Pour la deuxième fois en un quart d’heure, les Marocains font la ronde, debout, sur la pelouse du stade d’Education City. Mais cette fois, ils sautent, chantent, dansent. Les Lions de l’Atlas exultent après avoir achevé la Roja aux tirs au but. Le Maroc devient le premier pays maghrébin à rejoindre les quarts de finale de la Coupe du monde, le quatrième représentant africain à ce niveau. Quelques minutes plus tôt, ils étaient au même endroit, dans la même position, à écouter sagement les mots distillés par le coach Walid Regragui. Cette fois, c’est Yassine Bounou qui se trouve au milieu du cercle. En larmes. Le gardien marocain sait qu’il vient d’entrer dans l’histoire de la Coupe du monde, en repoussant deux des trois tirs au but espagnols.
« On a un des meilleurs gardiens au monde »
« On a un des meilleurs gardiens au monde qui pouvaient nous faire gagner aux tirs au but », résumait après la rencontre Walid Regragui, au micro de beIN Sports. Et difficile de lui donner tort à l’issue de la séance victorieuse pour les Lions de l’Atlas, même si le coach a tenu à nuancer : « Aux tirs au but, il faut un peu de chance. On le sait. » Évidemment. Mais quand un gardien détourne deux tentatives sur trois, ce n’est plus de la chance. D’autant que sur celle de Sarabia, repoussée par le poteau, Bounou semblait aussi sur la trajectoire… Quoi qu’il en soit, le gardien marocain a écœuré Carlos Soler et Sergio Busquets, un homme qui pèse tout de même 143 sélections, et qui n’avait pas l’air inquiet au moment de s’élancer. Mais qui a lui aussi failli face à Bounou et sa gestuelle désarticulée sur la ligne, pour simuler le plongeon d’un côté avant de s’envoler de l’autre, renversant ainsi la hiérarchie au moment de choisir un côté.

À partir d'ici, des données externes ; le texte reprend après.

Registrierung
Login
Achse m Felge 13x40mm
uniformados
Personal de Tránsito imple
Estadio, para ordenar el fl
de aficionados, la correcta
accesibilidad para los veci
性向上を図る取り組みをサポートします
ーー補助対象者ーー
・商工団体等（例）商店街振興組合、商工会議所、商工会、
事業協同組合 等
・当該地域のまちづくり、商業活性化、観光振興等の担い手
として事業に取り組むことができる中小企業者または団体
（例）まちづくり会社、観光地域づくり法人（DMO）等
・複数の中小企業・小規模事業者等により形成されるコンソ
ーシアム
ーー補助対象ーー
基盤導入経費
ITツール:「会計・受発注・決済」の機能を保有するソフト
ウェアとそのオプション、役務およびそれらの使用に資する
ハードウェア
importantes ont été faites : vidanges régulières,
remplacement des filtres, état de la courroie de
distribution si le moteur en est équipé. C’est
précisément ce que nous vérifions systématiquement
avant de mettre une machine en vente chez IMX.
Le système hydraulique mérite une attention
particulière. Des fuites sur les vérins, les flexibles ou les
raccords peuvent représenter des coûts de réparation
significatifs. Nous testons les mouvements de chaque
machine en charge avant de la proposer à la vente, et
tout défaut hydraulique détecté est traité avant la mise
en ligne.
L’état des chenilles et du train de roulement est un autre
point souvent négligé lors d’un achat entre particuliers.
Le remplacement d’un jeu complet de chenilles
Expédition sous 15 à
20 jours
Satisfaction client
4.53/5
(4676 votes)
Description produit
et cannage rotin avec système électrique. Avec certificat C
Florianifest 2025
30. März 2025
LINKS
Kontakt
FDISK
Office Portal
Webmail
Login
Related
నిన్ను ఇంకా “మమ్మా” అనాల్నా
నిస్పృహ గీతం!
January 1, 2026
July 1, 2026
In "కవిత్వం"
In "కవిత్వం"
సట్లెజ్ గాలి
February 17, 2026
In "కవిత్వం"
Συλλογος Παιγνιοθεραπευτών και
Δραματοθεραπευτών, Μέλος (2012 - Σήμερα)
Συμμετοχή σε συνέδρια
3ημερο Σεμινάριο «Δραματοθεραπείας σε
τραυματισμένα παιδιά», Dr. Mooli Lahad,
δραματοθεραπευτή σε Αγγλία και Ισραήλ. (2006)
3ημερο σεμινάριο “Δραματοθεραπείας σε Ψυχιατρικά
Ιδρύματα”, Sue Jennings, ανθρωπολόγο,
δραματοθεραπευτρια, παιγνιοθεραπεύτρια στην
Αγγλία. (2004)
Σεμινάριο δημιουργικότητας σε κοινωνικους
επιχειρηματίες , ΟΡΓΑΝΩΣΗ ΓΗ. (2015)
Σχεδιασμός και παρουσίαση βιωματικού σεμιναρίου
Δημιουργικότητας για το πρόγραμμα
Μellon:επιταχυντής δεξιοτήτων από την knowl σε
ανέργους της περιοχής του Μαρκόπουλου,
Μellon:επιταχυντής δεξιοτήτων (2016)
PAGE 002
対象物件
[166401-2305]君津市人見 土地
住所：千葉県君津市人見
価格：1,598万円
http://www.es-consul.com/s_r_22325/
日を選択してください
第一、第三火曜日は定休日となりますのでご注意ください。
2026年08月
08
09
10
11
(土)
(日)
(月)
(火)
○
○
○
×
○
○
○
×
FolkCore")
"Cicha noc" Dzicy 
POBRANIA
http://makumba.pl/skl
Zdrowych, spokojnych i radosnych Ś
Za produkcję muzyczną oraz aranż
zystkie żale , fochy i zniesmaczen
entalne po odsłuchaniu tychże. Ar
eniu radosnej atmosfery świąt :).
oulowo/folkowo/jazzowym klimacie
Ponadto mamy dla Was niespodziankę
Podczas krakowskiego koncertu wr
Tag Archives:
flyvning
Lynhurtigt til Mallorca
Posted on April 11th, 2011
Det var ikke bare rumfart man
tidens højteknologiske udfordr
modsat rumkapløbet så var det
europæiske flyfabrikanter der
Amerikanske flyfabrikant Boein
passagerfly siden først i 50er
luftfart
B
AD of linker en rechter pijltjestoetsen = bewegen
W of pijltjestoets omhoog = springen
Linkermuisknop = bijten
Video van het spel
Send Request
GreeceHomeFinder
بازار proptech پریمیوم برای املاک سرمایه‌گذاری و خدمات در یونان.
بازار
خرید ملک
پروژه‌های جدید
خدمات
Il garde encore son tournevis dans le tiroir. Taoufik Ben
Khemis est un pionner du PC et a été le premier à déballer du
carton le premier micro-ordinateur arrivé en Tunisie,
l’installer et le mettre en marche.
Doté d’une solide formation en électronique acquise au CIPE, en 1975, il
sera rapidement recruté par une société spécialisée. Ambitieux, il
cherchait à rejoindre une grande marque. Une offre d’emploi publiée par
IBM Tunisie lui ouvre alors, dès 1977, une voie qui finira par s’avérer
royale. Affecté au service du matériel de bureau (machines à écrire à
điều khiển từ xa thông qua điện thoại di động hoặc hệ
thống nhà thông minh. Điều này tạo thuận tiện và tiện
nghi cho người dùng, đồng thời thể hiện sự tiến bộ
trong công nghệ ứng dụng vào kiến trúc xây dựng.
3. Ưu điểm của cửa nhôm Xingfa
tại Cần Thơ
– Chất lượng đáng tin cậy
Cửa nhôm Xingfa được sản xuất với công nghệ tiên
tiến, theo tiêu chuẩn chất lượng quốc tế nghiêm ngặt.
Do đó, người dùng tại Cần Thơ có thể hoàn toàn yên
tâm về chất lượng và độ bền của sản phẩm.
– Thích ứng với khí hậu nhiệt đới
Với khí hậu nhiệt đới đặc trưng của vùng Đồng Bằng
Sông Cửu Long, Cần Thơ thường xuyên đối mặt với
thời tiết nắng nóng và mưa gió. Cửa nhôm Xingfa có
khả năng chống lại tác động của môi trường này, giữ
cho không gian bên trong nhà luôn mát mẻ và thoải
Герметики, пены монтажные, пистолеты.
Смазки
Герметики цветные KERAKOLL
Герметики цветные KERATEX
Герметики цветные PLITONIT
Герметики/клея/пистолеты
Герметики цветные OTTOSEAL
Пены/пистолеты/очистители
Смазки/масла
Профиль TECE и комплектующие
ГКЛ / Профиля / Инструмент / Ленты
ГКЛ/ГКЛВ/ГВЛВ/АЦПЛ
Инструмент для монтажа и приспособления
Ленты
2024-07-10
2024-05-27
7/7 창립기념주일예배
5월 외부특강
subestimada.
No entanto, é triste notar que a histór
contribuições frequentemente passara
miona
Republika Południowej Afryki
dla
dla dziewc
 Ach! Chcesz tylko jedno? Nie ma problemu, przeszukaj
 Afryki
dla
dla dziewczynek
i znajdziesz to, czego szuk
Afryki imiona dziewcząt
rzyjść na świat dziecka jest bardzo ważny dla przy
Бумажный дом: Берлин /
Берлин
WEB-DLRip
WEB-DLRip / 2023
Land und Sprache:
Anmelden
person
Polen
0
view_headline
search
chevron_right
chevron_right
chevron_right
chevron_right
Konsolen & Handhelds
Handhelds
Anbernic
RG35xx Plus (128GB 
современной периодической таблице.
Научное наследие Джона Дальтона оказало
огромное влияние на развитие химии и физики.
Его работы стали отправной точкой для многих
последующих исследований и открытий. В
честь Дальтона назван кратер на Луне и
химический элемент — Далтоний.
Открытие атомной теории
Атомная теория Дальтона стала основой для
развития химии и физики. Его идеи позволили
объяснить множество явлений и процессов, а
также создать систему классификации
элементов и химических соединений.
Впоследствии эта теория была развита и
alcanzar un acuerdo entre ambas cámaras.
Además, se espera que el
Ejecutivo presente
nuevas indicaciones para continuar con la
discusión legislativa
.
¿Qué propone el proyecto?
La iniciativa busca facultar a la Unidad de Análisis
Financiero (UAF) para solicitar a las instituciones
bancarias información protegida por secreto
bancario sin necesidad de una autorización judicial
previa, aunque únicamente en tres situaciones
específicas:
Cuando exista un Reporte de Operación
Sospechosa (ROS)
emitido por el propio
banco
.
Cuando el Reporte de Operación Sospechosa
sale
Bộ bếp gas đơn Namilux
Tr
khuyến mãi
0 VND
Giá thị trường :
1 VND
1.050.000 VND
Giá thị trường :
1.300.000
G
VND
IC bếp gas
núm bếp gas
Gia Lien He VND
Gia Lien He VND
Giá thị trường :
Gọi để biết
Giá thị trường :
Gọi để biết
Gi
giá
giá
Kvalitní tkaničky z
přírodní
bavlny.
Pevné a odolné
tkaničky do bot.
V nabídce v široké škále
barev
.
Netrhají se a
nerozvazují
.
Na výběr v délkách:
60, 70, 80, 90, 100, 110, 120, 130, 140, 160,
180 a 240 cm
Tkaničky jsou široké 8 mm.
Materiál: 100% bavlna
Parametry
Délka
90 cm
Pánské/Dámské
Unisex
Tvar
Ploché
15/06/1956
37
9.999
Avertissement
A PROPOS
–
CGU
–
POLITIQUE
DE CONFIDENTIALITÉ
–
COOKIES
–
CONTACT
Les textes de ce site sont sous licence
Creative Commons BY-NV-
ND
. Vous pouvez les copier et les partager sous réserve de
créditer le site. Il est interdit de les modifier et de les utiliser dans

Infranchissable lors de la loterie des tirs au but, Yassine Bounou l’a été toute la soirée face à une Espagne muselée, sans inspiration, tenue à distance par la défense marocaine incroyable d’envie et de solidité. Et ce, alors que plusieurs des Lions de l’Atlas ont joué blessés, a confié le sélectionneur. Yassine Bounou a dû attendre la 55e minute pour s’employer sur un pétard d’Olmo, puis sur une nouvelle tentative de l’Espagnol dans le temps additionnel. Il a ensuite vu le poteau repousser une volée de Sarabia, après lui avoir bien fermé l’angle au premier poteau. Deux arrêts, un poteau : Yassine Bounou était sans doute frustré d’avoir eu aussi peu de cartouches à négocier. Alors il a décidé d’entrer dans la légende.
Installé par coach Vahid
Pourtant, le scénario n’était pas écrit. « On n’a pas joué les tirs au but, parce qu’on a eu des occasions », s’est défendu Regragui, avant d’enlacer son gardien devant les caméras, et de profiter du moment : « C’est historique pour le Maroc, pour l’Afrique. On est venu pour représenter l’Afrique. Sur le plan tactique, on a été énormes. On n’a rien laissé aux Espagnols. » Pas même des tirs au but, donc. Pas un seul. La Roja était pourtant prévenue, puisque se dressait face à elle le meilleur gardien de la saison écoulée en Liga, qui écume les pelouses espagnoles depuis dix ans (Atlético de Madrid, Real Saragosse, Gérone, FC Séville).
Installé dans les cages du Maroc par Vahid Halilhodžić en 2019, le Canadien de naissance est depuis devenu un cadre de la sélection à 31 ans, et avec 48 capes au compteur. Après avoir disparu entre les hymnes et le coup d’envoi du match de poules face à la Belgique, et subi un sérieux K-O au tour précédent face à la Croatie, « Bono » a marqué cette édition 2022 de son sceau. Et de ses sauts. De quoi rejoindre ses idoles Buffon et Van der Sar au panthéon des héros gantés de la Coupe du monde. Et ajouter un exploit de plus à son palmarès, après avoir déjà signé 32 matchs sans encaisser de but en 2021, été le premier gardien sévillan à marquer dans le jeu, ou encore celui avec le plus de passes décisives au XXIe siècle en Liga. Preuve que s’il a brillé lors de cette séance de tirs au but, Yassine Bounou sait finalement tout faire.